» DATA RECORDS:

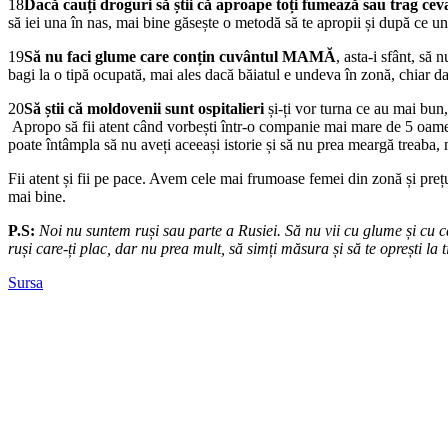
18
Dacă cauți droguri să știi că aproape toți fumează sau trag cev
să iei una în nas, mai bine găsește o metodă să te apropii și după ce un 
19
Să nu faci glume care conțin cuvântul MAMĂ
, asta-i sfânt, să 
bagi la o tipă ocupată, mai ales dacă băiatul e undeva în zonă, chiar d
20
Să știi că moldovenii sunt ospitalieri
și-ți vor turna ce au mai bun,
Apropo să fii atent când vorbești într-o companie mai mare de 5 oameni des
poate întâmpla să nu aveți aceeași istorie și să nu prea meargă treaba, 
Fii atent și fii pe pace. Avem cele mai frumoase femei din zonă și prețuri
mai bine.
P.S:
Noi nu suntem ruși sau parte a Rusiei. Să nu vii cu glume și cu că
ruși care-ți plac, dar nu prea mult, să simți măsura și să te oprești la
Sursa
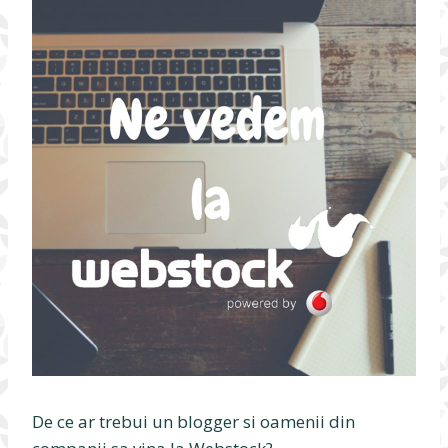
De ce ar trebui un blogger si oamenii din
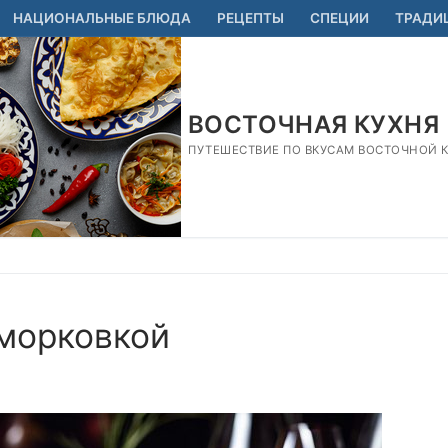
НАЦИОНАЛЬНЫЕ БЛЮДА
РЕЦЕПТЫ
СПЕЦИИ
ТРАДИ
ВОСТОЧНАЯ КУХНЯ
ПУТЕШЕСТВИЕ ПО ВКУСАМ ВОСТОЧНОЙ КУ
морковкой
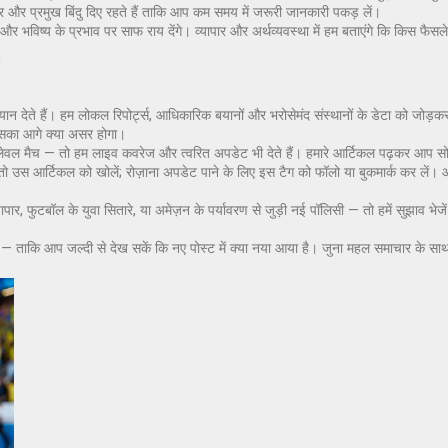
सार और प्रमुख बिंदु दिए रहते हैं ताकि आप कम समय में जरूरी जानकारी पकड़ लें।
मेंस और भविष्य के प्रभाव पर साफ राय देंगे। व्यापार और अर्थव्यवस्था में हम बताएंगे कि किस फ
?
यान देते हैं। हम लोकल रिपोर्ट्स, आधिकारिक बयानों और भरोसेमंद संस्थानों के डेटा को जोड़क
 इसका आगे क्या असर होगा।
-लेवल मैच — तो हम लाइव कवरेज और त्वरित अपडेट भी देते हैं। हमारे आर्टिकल पढ़कर आप सोशल
ो उस आर्टिकल को खोलें; रोज़ाना अपडेट पाने के लिए इस टैग को फॉलो या बुकमार्क कर लें। 
ार, फुटबॉल के युवा सितारे, या अमेज़न के पर्यावरण से जुड़ी नई पॉलिसी — तो हमें सुझाव भेजे
— ताकि आप जल्दी से देख सकें कि नए पोस्ट में क्या नया आया है। जुना महल समाचार के सा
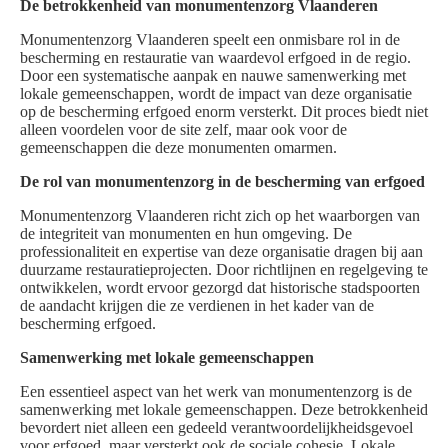
De betrokkenheid van monumentenzorg Vlaanderen
Monumentenzorg Vlaanderen speelt een onmisbare rol in de
bescherming en restauratie van waardevol erfgoed in de regio.
Door een systematische aanpak en nauwe samenwerking met
lokale gemeenschappen, wordt de impact van deze organisatie
op de bescherming erfgoed enorm versterkt. Dit proces biedt niet
alleen voordelen voor de site zelf, maar ook voor de
gemeenschappen die deze monumenten omarmen.
De rol van monumentenzorg in de bescherming van erfgoed
Monumentenzorg Vlaanderen richt zich op het waarborgen van
de integriteit van monumenten en hun omgeving. De
professionaliteit en expertise van deze organisatie dragen bij aan
duurzame restauratieprojecten. Door richtlijnen en regelgeving te
ontwikkelen, wordt ervoor gezorgd dat historische stadspoorten
de aandacht krijgen die ze verdienen in het kader van de
bescherming erfgoed.
Samenwerking met lokale gemeenschappen
Een essentieel aspect van het werk van monumentenzorg is de
samenwerking met lokale gemeenschappen. Deze betrokkenheid
bevordert niet alleen een gedeeld verantwoordelijkheidsgevoel
voor erfgoed, maar versterkt ook de sociale cohesie. Lokale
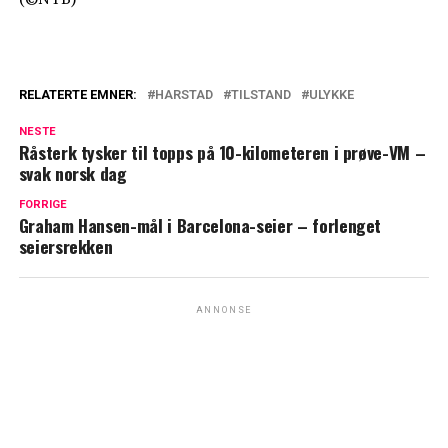
RELATERTE EMNER:
HARSTAD
TILSTAND
ULYKKE
NESTE
Råsterk tysker til topps på 10-kilometeren i prøve-VM –
svak norsk dag
FORRIGE
Graham Hansen-mål i Barcelona-seier – forlenget
seiersrekken
ANNONSE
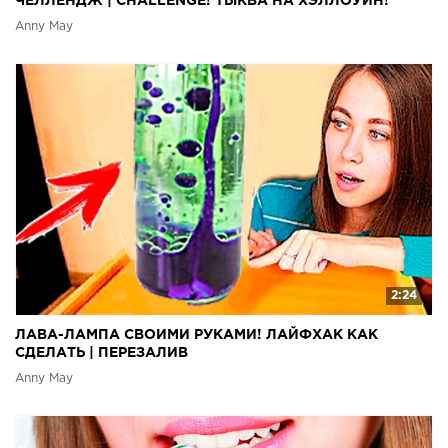
ЧЕЛЛЕНДЖ | CHALLENGE! ТЫКВА НА ХЭЛЛОУИН!
Anny May
2:24
ЛАВА-ЛАМПА СВОИМИ РУКАМИ! ЛАЙФХАК КАК
СДЕЛАТЬ | ПЕРЕЗАЛИВ
Anny May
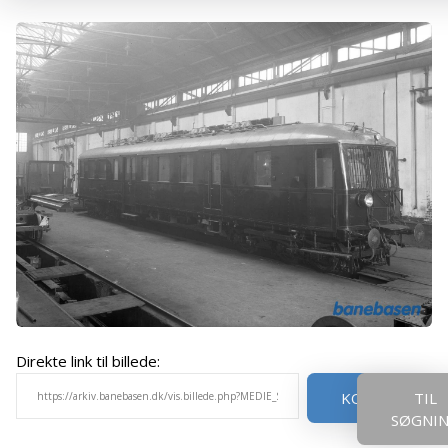
Direkte link til billede:
KOPIER
TIL
SØGNI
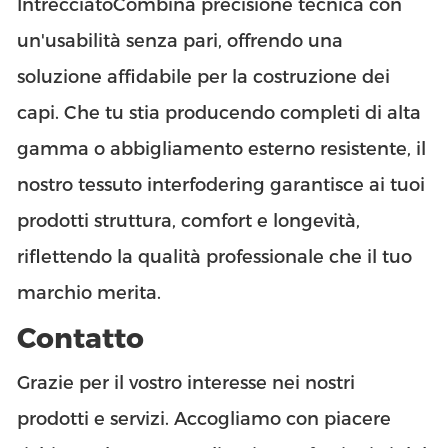
Intrecciato
Combina precisione tecnica con
un'usabilità senza pari, offrendo una
soluzione affidabile per la costruzione dei
capi. Che tu stia producendo completi di alta
gamma o abbigliamento esterno resistente, il
nostro tessuto interfodering garantisce ai tuoi
prodotti struttura, comfort e longevità,
riflettendo la qualità professionale che il tuo
marchio merita.
Contatto
Grazie per il vostro interesse nei nostri
prodotti e servizi. Accogliamo con piacere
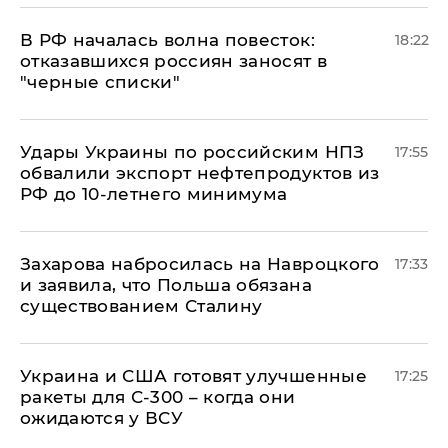
​В РФ началась волна повесток:
18:22
отказавшихся россиян заносят в
"черные списки"
Удары Украины по российским НПЗ
17:55
обвалили экспорт нефтепродуктов из
РФ до 10-летнего минимума
​Захарова набросилась на Навроцкого
17:33
и заявила, что Польша обязана
существованием Сталину
Украина и США готовят улучшенные
17:25
ракеты для С-300 – когда они
ожидаются у ВСУ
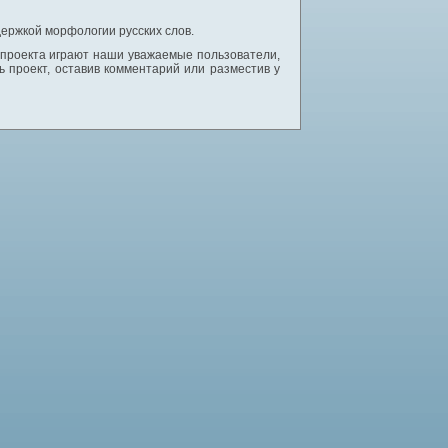
ержкой морфологии русских слов.
 проекта играют наши уважаемые пользователи,
 проект, оставив комментарий или разместив у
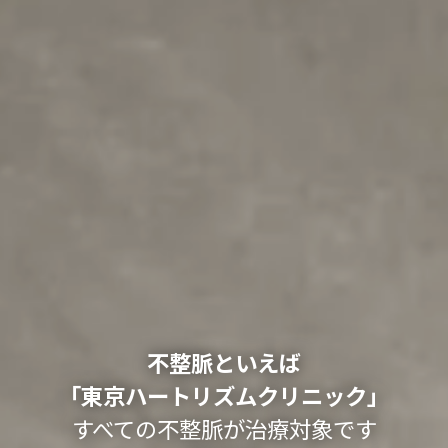
不整脈といえば
「東京ハートリズムクリニック」
すべての不整脈が治療対象です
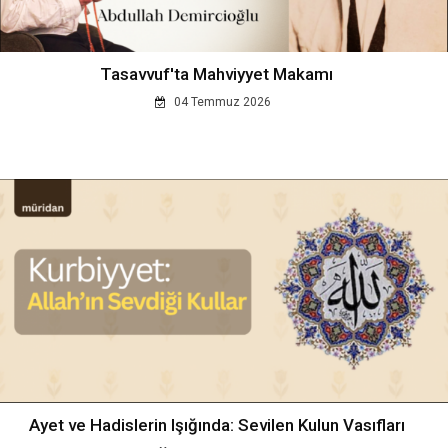
Tasavvuf'ta Mahviyyet Makamı
04 Temmuz 2026
Ayet ve Hadislerin Işığında: Sevilen Kulun Vasıfları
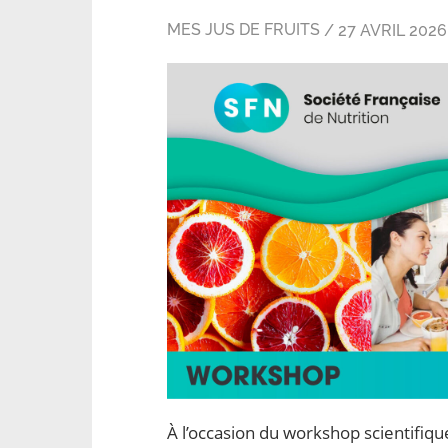
MES JUS DE FRUITS
27 AVRIL 2026
À l’occasion du workshop scientifiqu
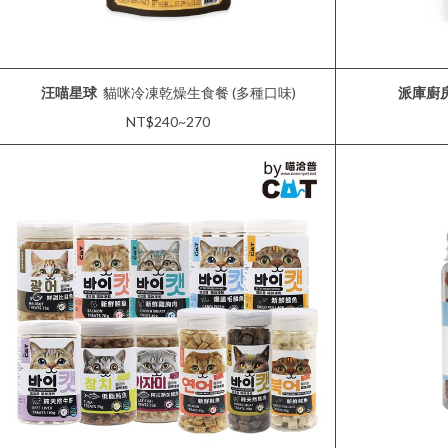
汪喵星球
貓咪冷凍乾燥生食餐 (多種口味)
派庫廚
NT$240~270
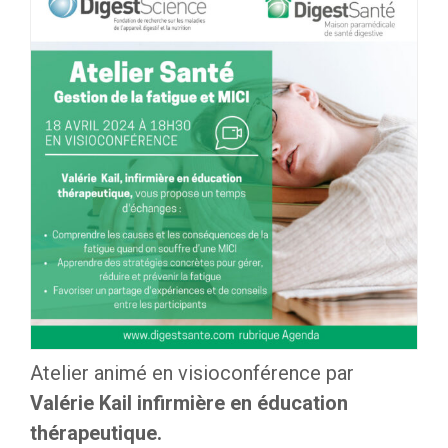
Atelier animé en visioconférence par
Valérie Kail infirmière en éducation
thérapeutique.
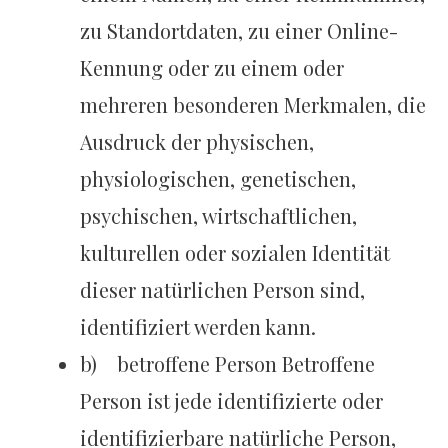
zu Standortdaten, zu einer Online-
Kennung oder zu einem oder
mehreren besonderen Merkmalen, die
Ausdruck der physischen,
physiologischen, genetischen,
psychischen, wirtschaftlichen,
kulturellen oder sozialen Identität
dieser natürlichen Person sind,
identifiziert werden kann.
b) betroffene Person Betroffene
Person ist jede identifizierte oder
identifizierbare natürliche Person,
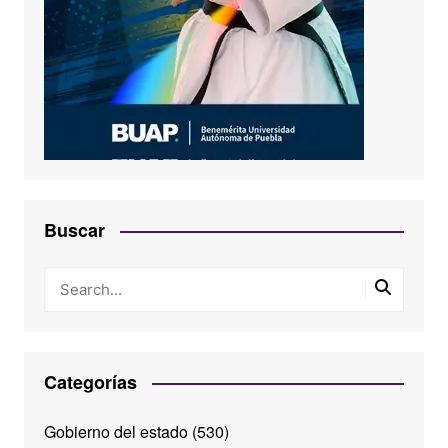
Buscar
Categorías
Gobierno del estado
(530)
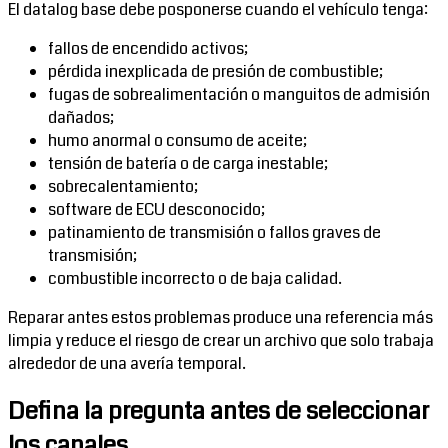
El datalog base debe posponerse cuando el vehículo tenga:
fallos de encendido activos;
pérdida inexplicada de presión de combustible;
fugas de sobrealimentación o manguitos de admisión
dañados;
humo anormal o consumo de aceite;
tensión de batería o de carga inestable;
sobrecalentamiento;
software de ECU desconocido;
patinamiento de transmisión o fallos graves de
transmisión;
combustible incorrecto o de baja calidad.
Reparar antes estos problemas produce una referencia más
limpia y reduce el riesgo de crear un archivo que solo trabaja
alrededor de una avería temporal.
Defina la pregunta antes de seleccionar
los canales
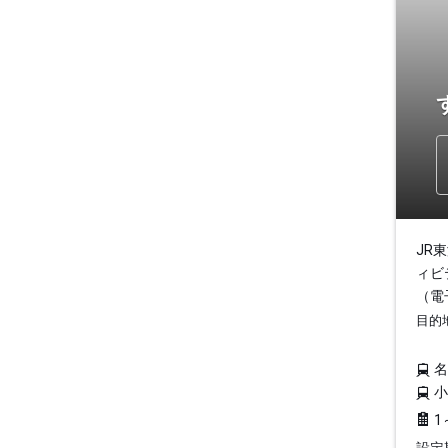
JR
ィビ
（電
目的
1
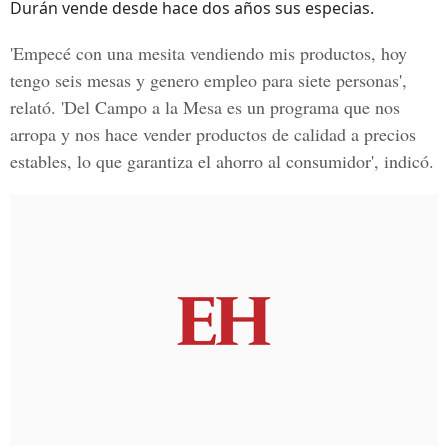
Durán vende desde hace dos años sus especias.
'Empecé con una mesita vendiendo mis productos, hoy
tengo seis mesas y genero empleo para siete personas',
relató. 'Del Campo a la Mesa es un programa que nos
arropa y nos hace vender productos de calidad a precios
estables, lo que garantiza el ahorro al consumidor', indicó.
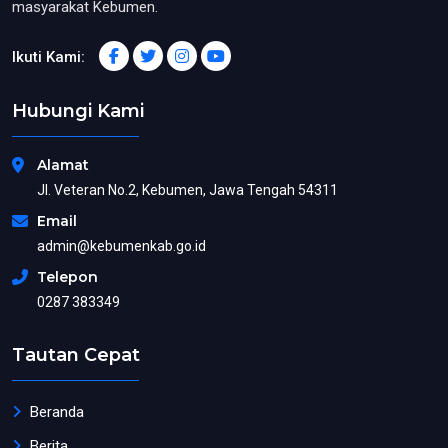
masyarakat Kebumen.
Ikuti Kami:
Hubungi Kami
Alamat
Jl. Veteran No.2, Kebumen, Jawa Tengah 54311
Email
admin@kebumenkab.go.id
Telepon
0287 383349
Tautan Cepat
Beranda
Berita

» TASK OBJECTIVE: Among the lines above, count those containing the word "prodotti" and write only the number.

» ANSWER FOR THIS EXERCISE: 2